Is 2022 going to be DeFi’s boom year?

This month, prominent DeFi projects have shown a strong recovery after January’s slump. According to Coingecko,, “The combined capitalization of DeFi tokens sits at $121B, having bounced 16.7% since posing a local low of $103.7B on 3rd February.”

As an example, Terra (LUNA) has jumped 7% in the last week, and is the sector’s top token with a market cap of $23.5B. Furthermore, the sector’s combined TVL is up 11.5% since February began according to DeFi Llama, and is currently at $221B. 

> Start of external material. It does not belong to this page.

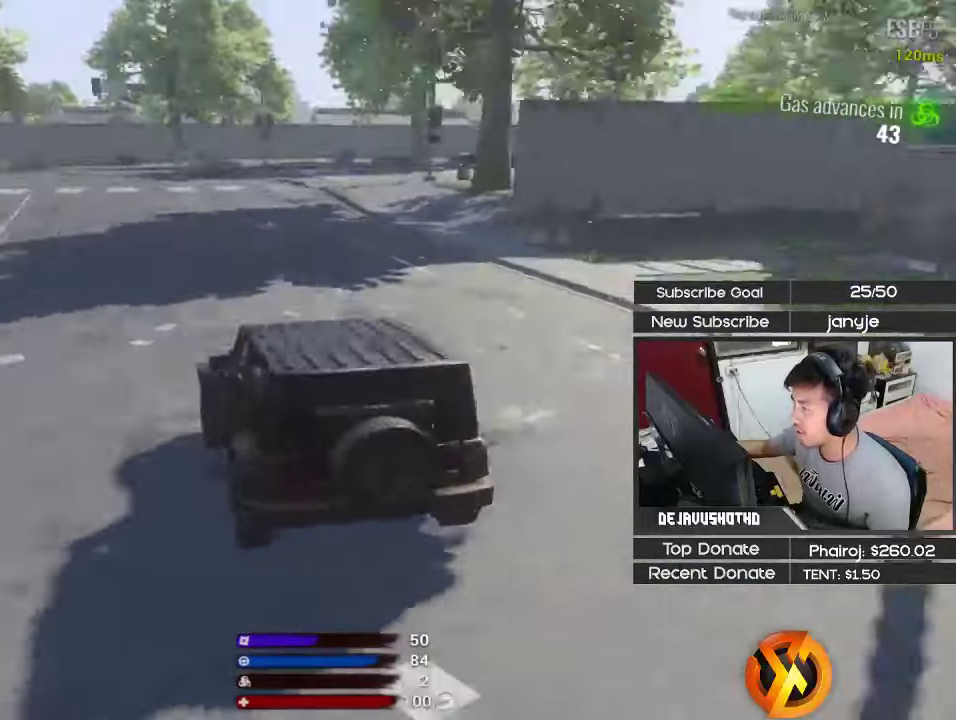
{"keys": ["a"], "events": [[33, "a", "down"], [217, "a", "up"], [500, "a", "down"]]}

Despite this, Ethereum’s network activity is slower. The Defiant says, “The weekly burn rate dropped to roughly 7 ETH every minute from 8.34 ETH, and is down nearly 42% in the past month. OpenSea, a favoured NFT marketplace, was the largest source of burnt ETH, with 12,384 ETH wiped from circulation so far in February. 

Analysts predict excellent year for DeFi

Some analysts are predicting that DeFi will take centre stage in the crypto world this year. And, according to Gunnar Jaerv, the COO of digital asset services firm First Digital Trust, traditional financial institutions will drive growth for DeFi this year. Jaerv observed that the sector has matured, providing the basis for a strong appetite for it. He also added his own explanation for that: “If you look at what’s happening around up today. It’s actually largely commercial. It’s Enterprise.”

A Consensys report published on 1st February also noted that the total number of unique DeFi addresses had produced steady growth amid the market downturn. It commented that the data was “a worthy pulse on the overall health of the DeFi ecosystem, suggesting price action would begin to recover should unique addresses continue to grow.”

A few days earlier, Huobi published a report offering a view on the idea that institutions will drive DeFi growth. It predicts institutions will converge on protocols offering under-collateralized lending solutions. Huobi also anticipates the recent growth in the low-cost Layer 1 and cross-chain dapps will accelerate during 2022.

Some analysts see challenges

Those who think DeFi will face challenges this year include JP Morgan. A report published 3rd February predicts DeFi will soon face a regulatory reckoning. It says: “the governance tokens of leading protocols including Uniswap, Synthetic, and Compound constitute unregulated “pseudo-equities” that “provide token holders with claims on future cash flows generated on DeFi protocols.” Michael Cembalest — JP Morgan’s chairman of market and investment strategy commented, “These are not registered as securities even though they sure act like them.”

As ever, it’s a question of whom to believe.